Some kind of awkward
It was hard going. Striving to achieve self awareness is one thing, but actually being self aware, even for a second, is a real eye opener.
Asking for and giving honest feedback is the sort of awkward that makes me want to cry and throw up at the same time. But I persevered – partly because I can’t leave a task unfinished, and partly because I was starting to see why people trained in leadership behaved the way they did.
It helped me to better understand interactions with everyone I’ve worked for, and perhaps most galling, realised a lot of the things they said that I had dismissed as “a bit wafty” were right. How annoying…
Difficult to master
It turns out these so-called soft skills aren’t soft at all; they’re really hard. So hard I don’t think any one of us will ever crack the perfect interaction or get it right all the time.
Alas, this skill set is not one to be dismissed – I’ve grown a lot since I started putting more thought into how I communicate and through being able to better rationalise how people react to emotional situations, my skin has grown just that tiny bit thicker.
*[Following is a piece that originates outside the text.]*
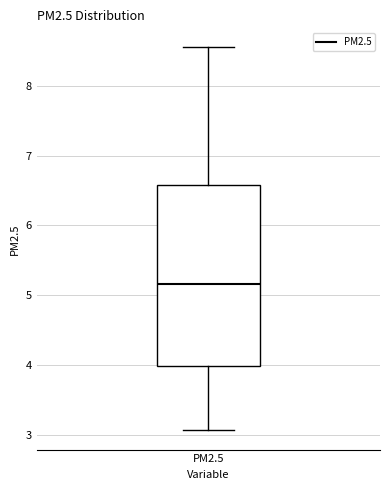

Transcribe this box plot: give where the median line is, the range the box spans, and where the two whiskers end, as read against the y-axis. The values are not printed on the chart, so give them approximately, as read against the axis.

median 5.2, box 4.0 to 6.6, whiskers 3.1 to 8.6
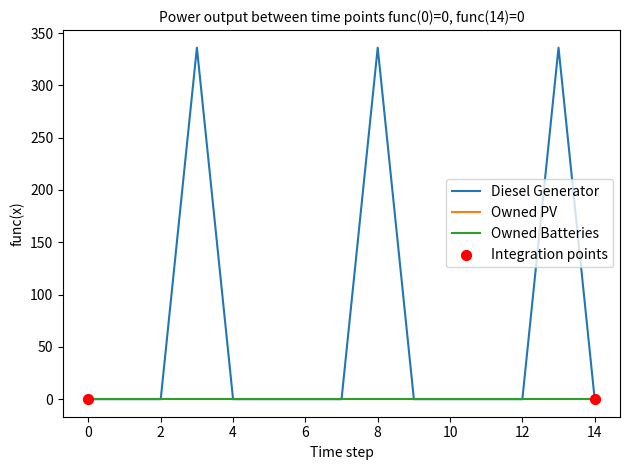

Does the chart have visible grid lines?

No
A year ago, I would have sooner eaten my own leg than asked for feedback; now I am asking, in small ways, regularly.
Not just a fad
It’s a scary trip, but I’m glad I started on it – especially since I’m on it with lots of other delegates who are just as Bambi-like as I am, trying to navigate a new world of skills. Not all of us are in leadership roles either, but it doesn’t discriminate. We each manage something in our lives, whether it’s people, a fantasy football team or just straight up getting through a long list of consults – there’s a lot to be said for understanding yourself a bit better, especially on the tougher days.
I’m not really sure why it has only just become trendy to think about training up the soft skills, because they matter just as much as our clinical management of everything that walks through our door, field or yard.
Take it from a reformed skeptic; once I stopped rolling my eyes, things got just a little bit clearer. It might work for you, too.